= EXERCISE MATERIAL =
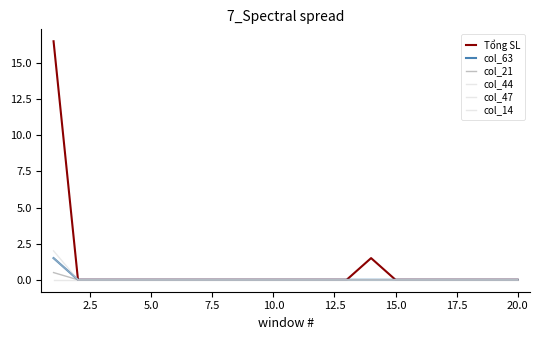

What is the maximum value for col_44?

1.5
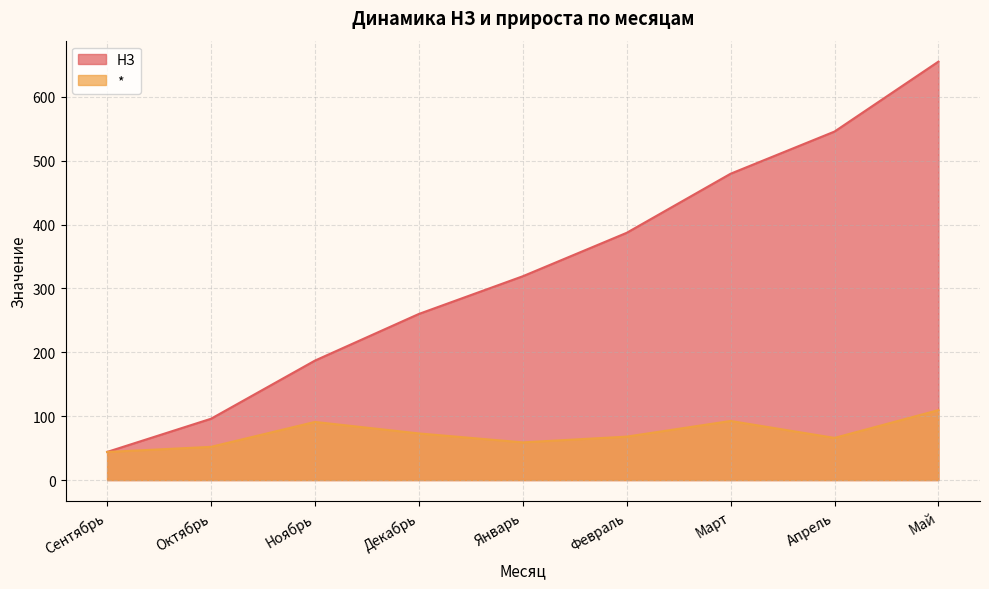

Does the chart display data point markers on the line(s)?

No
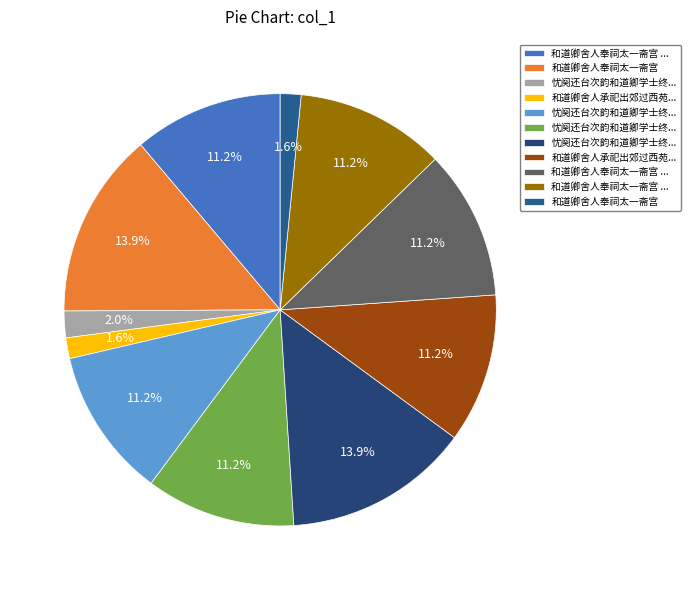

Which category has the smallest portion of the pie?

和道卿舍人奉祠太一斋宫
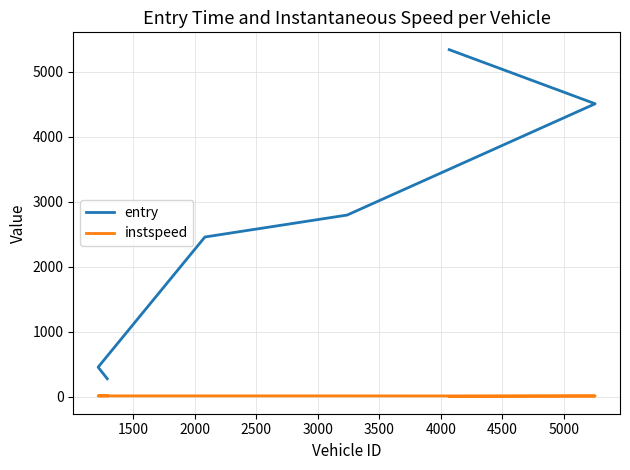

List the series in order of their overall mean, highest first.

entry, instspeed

= WHAT YOU HAVE TO DO =
Reproduce the records above word for word, and leave out the pictures.

= ANSWER AREA =
What is the maximum value for col_44?

1.5

Does the chart display data point markers on the line(s)?

No

Which category has the smallest portion of the pie?

和道卿舍人奉祠太一斋宫

List the series in order of their overall mean, highest first.

entry, instspeed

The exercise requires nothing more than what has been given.